**EXCERPTED TEXT:**

03 February 2014

Historic Trumpeter Swan Records from Oldtime Newspapers

Historic newspapers are chronicles of past times in many ways, and this includes notes or articles which mention a variety of different wildbirds, including swans. Notable among these accounts is a mention of the Trumpeter Swan, especially obvious because of their large size and being an unusual occurrence. When a bird of their size occurred and was seen, there may have been a note on a page of the local newspaper. Typically the account conveyed that the bird(s) were shot and killed by someone at a particular place.

During past times while researching the occurrence and distribution of birds in northern America prior to ca. 1885, a multitude of records have been gathered and compiled for all species, including swans. Published accounts were evaluated first, and newly available online resources have increased the extent of material available for review, especially from newspapers.

Especially valuable sources for past times have been digital versions of newspapers. The sources reviewed, include: 1). Chronicling America, as provided by the Library of Congress; 2). Elephind.com, which does not have its own unique content, but is a "search engine" for multiple online resources (i.e., California Digital Newspaper Collection; Door County newspapers; and, Pennsylvania newspapers, etc.), and is especially valuable because it provides a "textual content" helpful in determining whether or not to look further at the linked resource; 3). a personal endeavor based in New York state (fultonhistory.com) which has an immense number of searchable pages, mostly for this state; though it lacks some essential search options, it is still valuable because of the extent of its content; and 4). state initiatives such as Missouri and Pennsylvania. There are other sources of this sort to consider to a greater of lesser extent. Freely available sites obviously are preferable. The fee-based services have not been given any consideration. Most of the available sites worth considering can be found through the web-search "online historic newspapers."

Finding Swan Records of Past Times

All of online material is obviously in a digital format, and typically a portable document format which is a scanned image that has gone through a process of character recognition. Results convey a great lack of textual clarity in the computer interpretation of letters shown on the old pages, since many of them are a second-generation source, having been scanned from microfilm.

Despite the limitations, swan occurrences readily found were the result of text searches, simply because it would be impossible to review every page of every newspaper now available online. Especially useful search options were the phrase "white swan" or a proximity search using "tip to tip" and swan in combination. The latter option is especially significant in that many of the notations indicate the wing-span of the swan. This feature is also very useful in evaluating if the species being referred to was a trumpeter or a tundra swan. Trumpeter was the least useful word.

Once a record was located, the account was printed and key bibliographic details noted. The details were then entered into a relational database with a strict requirement for consistency and thoroughness. There are three entries for each record: 1). source details indicating a citation and source particulars, including date of issue ; 2). site details designated as a distinct geographic locale, if needed; and 3). specifics of the report, which is usually a summary of the article.

**DATASET EXTRACT:**
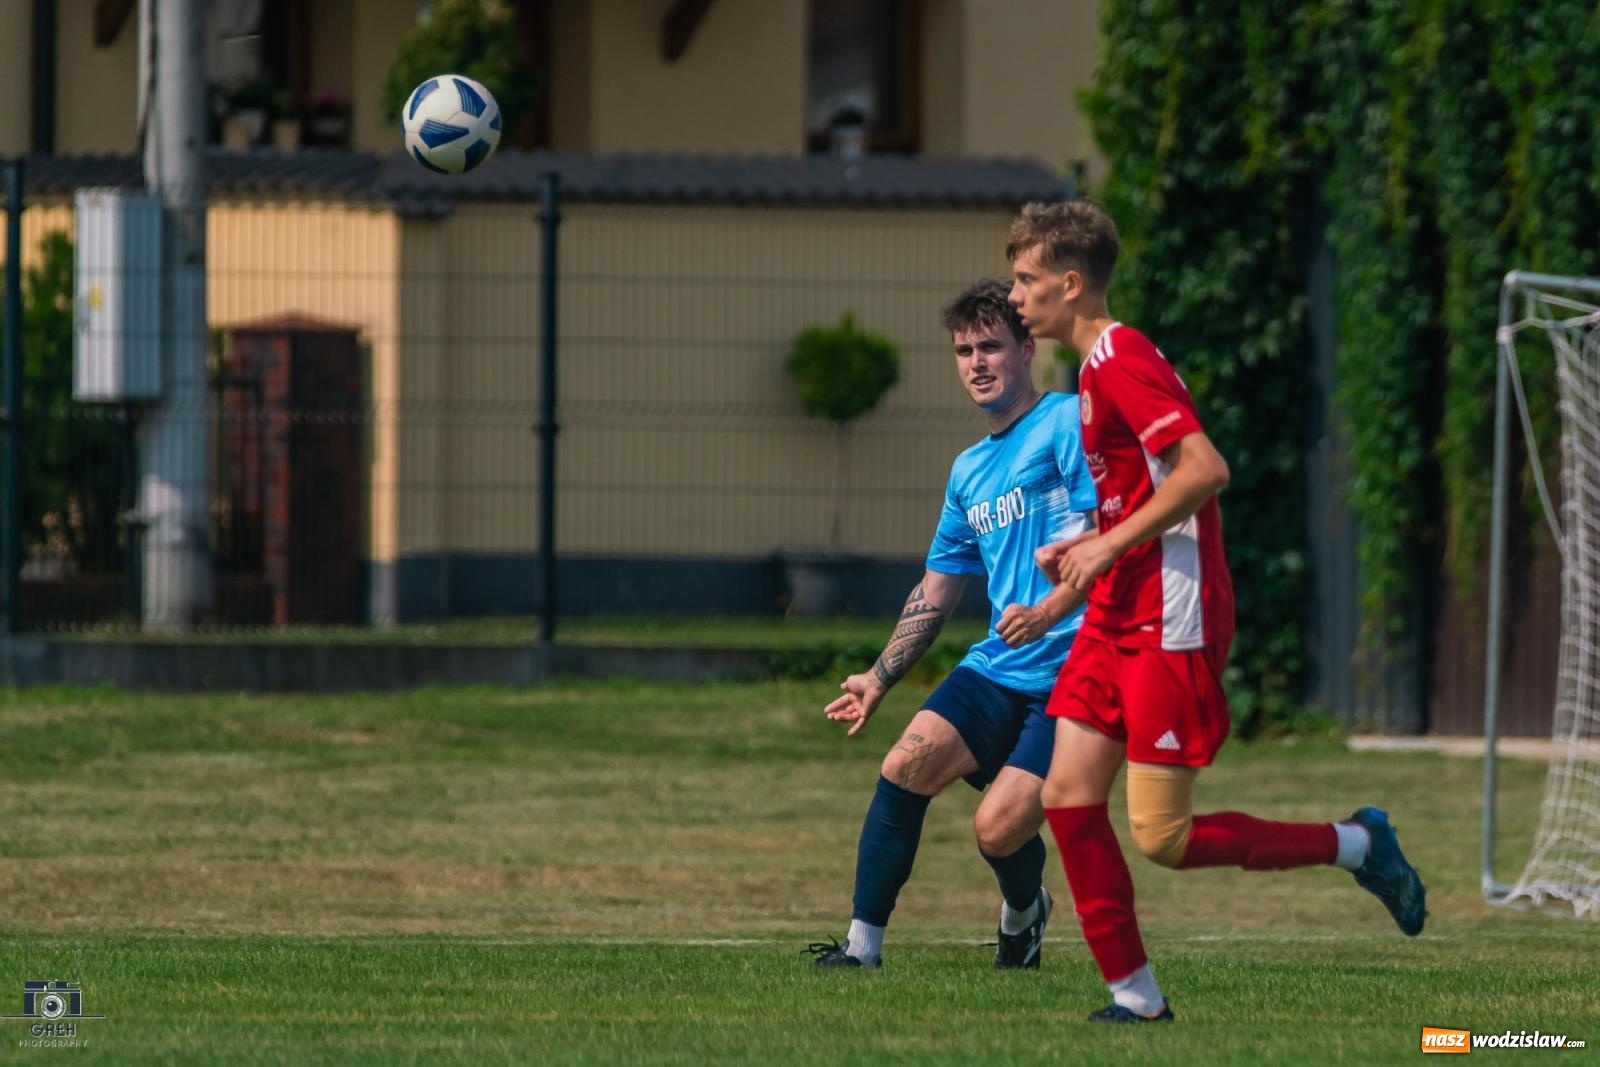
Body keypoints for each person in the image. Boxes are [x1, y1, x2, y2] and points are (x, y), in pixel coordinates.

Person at [1005, 199, 1427, 1022]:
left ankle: (1358, 843)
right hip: (1116, 611)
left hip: (1169, 615)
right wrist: (1083, 550)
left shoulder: (1120, 357)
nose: (1015, 295)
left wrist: (1103, 544)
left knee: (1162, 836)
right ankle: (1135, 997)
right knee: (1066, 798)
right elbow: (1147, 493)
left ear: (1071, 282)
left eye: (1025, 279)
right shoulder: (1091, 371)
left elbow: (1204, 469)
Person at [808, 278, 1098, 970]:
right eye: (964, 351)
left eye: (990, 346)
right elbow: (936, 590)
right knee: (902, 766)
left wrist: (1055, 605)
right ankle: (861, 950)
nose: (976, 363)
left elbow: (1105, 527)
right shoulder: (968, 471)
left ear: (1026, 349)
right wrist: (879, 677)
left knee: (996, 830)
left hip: (1076, 671)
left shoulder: (1065, 421)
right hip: (999, 666)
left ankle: (1024, 913)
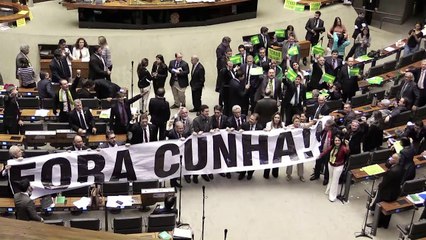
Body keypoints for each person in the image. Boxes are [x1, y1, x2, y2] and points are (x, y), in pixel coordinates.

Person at [369, 153, 403, 228]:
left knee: (381, 208)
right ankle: (385, 224)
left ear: (396, 160)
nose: (391, 159)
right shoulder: (400, 167)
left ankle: (377, 224)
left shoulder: (393, 171)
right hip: (395, 191)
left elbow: (385, 182)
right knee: (389, 210)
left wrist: (379, 186)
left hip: (387, 192)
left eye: (393, 158)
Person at [316, 135, 349, 202]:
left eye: (338, 140)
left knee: (335, 181)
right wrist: (319, 156)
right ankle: (328, 190)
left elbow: (347, 152)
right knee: (330, 178)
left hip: (338, 166)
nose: (337, 142)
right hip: (330, 164)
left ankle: (332, 196)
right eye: (335, 140)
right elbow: (326, 151)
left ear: (341, 141)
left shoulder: (343, 148)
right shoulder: (332, 147)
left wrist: (347, 145)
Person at [286, 115, 315, 182]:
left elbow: (308, 125)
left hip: (300, 147)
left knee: (301, 161)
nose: (297, 123)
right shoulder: (289, 127)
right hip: (292, 147)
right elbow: (283, 130)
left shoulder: (301, 125)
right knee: (290, 161)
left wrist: (315, 121)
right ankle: (288, 174)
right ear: (293, 121)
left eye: (298, 121)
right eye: (296, 121)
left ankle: (301, 175)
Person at [311, 119, 340, 185]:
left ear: (331, 127)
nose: (325, 126)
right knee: (318, 162)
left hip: (330, 151)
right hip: (322, 149)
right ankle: (316, 175)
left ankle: (326, 179)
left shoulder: (336, 132)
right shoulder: (324, 131)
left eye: (326, 126)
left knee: (327, 166)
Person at [191, 105, 213, 183]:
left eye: (208, 111)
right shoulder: (196, 120)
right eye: (206, 111)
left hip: (208, 143)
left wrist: (212, 130)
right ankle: (195, 175)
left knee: (208, 159)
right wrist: (198, 132)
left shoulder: (210, 119)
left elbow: (211, 127)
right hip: (199, 144)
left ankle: (206, 173)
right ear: (201, 112)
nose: (208, 113)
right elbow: (195, 131)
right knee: (199, 160)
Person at [240, 113, 263, 180]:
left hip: (254, 148)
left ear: (256, 121)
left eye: (252, 119)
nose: (250, 120)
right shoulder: (244, 124)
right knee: (244, 161)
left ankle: (250, 174)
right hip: (245, 146)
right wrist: (240, 130)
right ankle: (242, 173)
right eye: (250, 118)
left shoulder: (260, 127)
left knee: (253, 161)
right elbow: (238, 130)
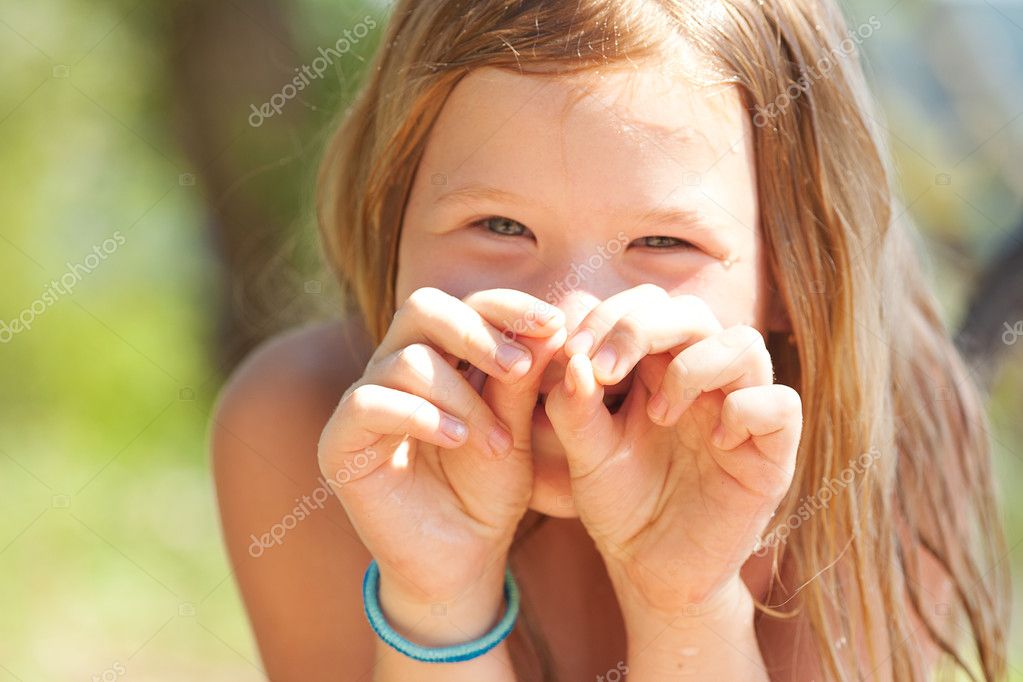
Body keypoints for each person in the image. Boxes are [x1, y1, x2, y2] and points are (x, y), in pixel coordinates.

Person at [211, 0, 1010, 679]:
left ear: (795, 275)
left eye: (662, 245)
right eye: (497, 225)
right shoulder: (309, 429)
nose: (566, 328)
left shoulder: (884, 443)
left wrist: (688, 606)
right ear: (392, 225)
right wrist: (435, 604)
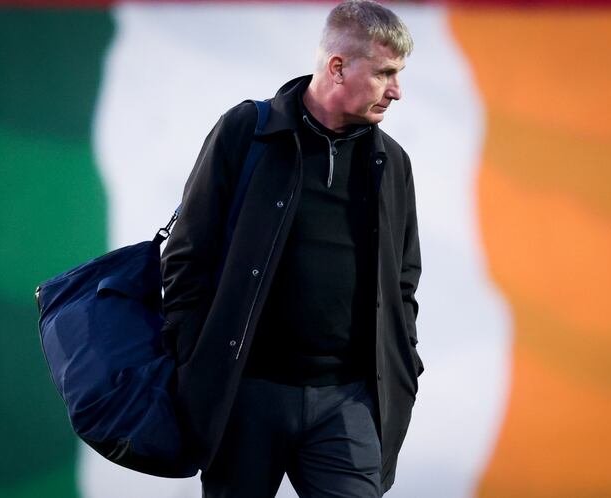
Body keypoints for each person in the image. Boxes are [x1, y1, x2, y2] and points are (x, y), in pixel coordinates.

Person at [160, 1, 422, 496]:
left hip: (347, 404)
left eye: (399, 74)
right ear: (338, 66)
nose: (397, 90)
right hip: (245, 398)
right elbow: (186, 256)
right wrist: (199, 360)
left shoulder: (393, 162)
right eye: (386, 72)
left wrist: (402, 361)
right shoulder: (246, 131)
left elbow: (404, 280)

**TASK SET:**
[A] In the swan records article, take the part that opens with the words containing "Despite the limitations, swan" and closes with "least useful word.", and write it out again with "wing-span" swapped for "wingspan".
[B] Carry on the swan records article, picking up after its final sentence.
The listing comes from a different source than the text.

**ANSWERS FOR THE TASKS:**
[A]
Despite the limitations, swan occurrences readily found were the result of text searches, simply because it would be impossible to review every page of every newspaper now available online. Especially useful search options were the phrase "white swan" or a proximity search using "tip to tip" and swan in combination. The latter option is especially significant in that many of the notations indicate the wingspan of the swan. This feature is also very useful in evaluating if the species being referred to was a trumpeter or a tundra swan. Trumpeter was the least useful word.

[B]
Four Decades of Newspaper Records

A first record for this evaluation is from 1843, and the final record considered is from 1885, the self-determined termination year for this project regarding ornithological history for northern America.

The following list is a summary of the found details. There are many more references to swans in the newspaper chronicles, but these appear to refer to the Trumpeter Swan, based on the particulars given.

An example of an indistinct species identification is this account: "A flock of white Swans made their appearance in Hempstead Bay last week, and one of them was shot. He was of full size, but rather thin in flesh, weighing but 17 pounds. It is very rarely that these birds visit our bays, and these must have been driven from their course by the late severe gales." — New York Post, December 1846

The records are given in a consistent manner, noting the year seen, a designated date is it could be determined, the record site and state (without the designated county which is part of the recordset), date when seen if indicated (with a special recognition of timeanddate.com for its essential service), notes derived from the newspaper item and the citation used for the publication.

One confounding aspect of these records are that a record may have been originally issued in one newspaper, then replicated in a second newspaper which used the same details so a reference to a particular day may actually refer to an event that happened weeks earlier.

This summary does not include all of the subtle nuances of the original mention in the paper. To enjoy the original verbiage and expression, the source material can be read.

This is a preliminary list, since additional interest and effort can contribute to the history of this swan.

Any incorrect misinterpretations are solely the responsibility of the author.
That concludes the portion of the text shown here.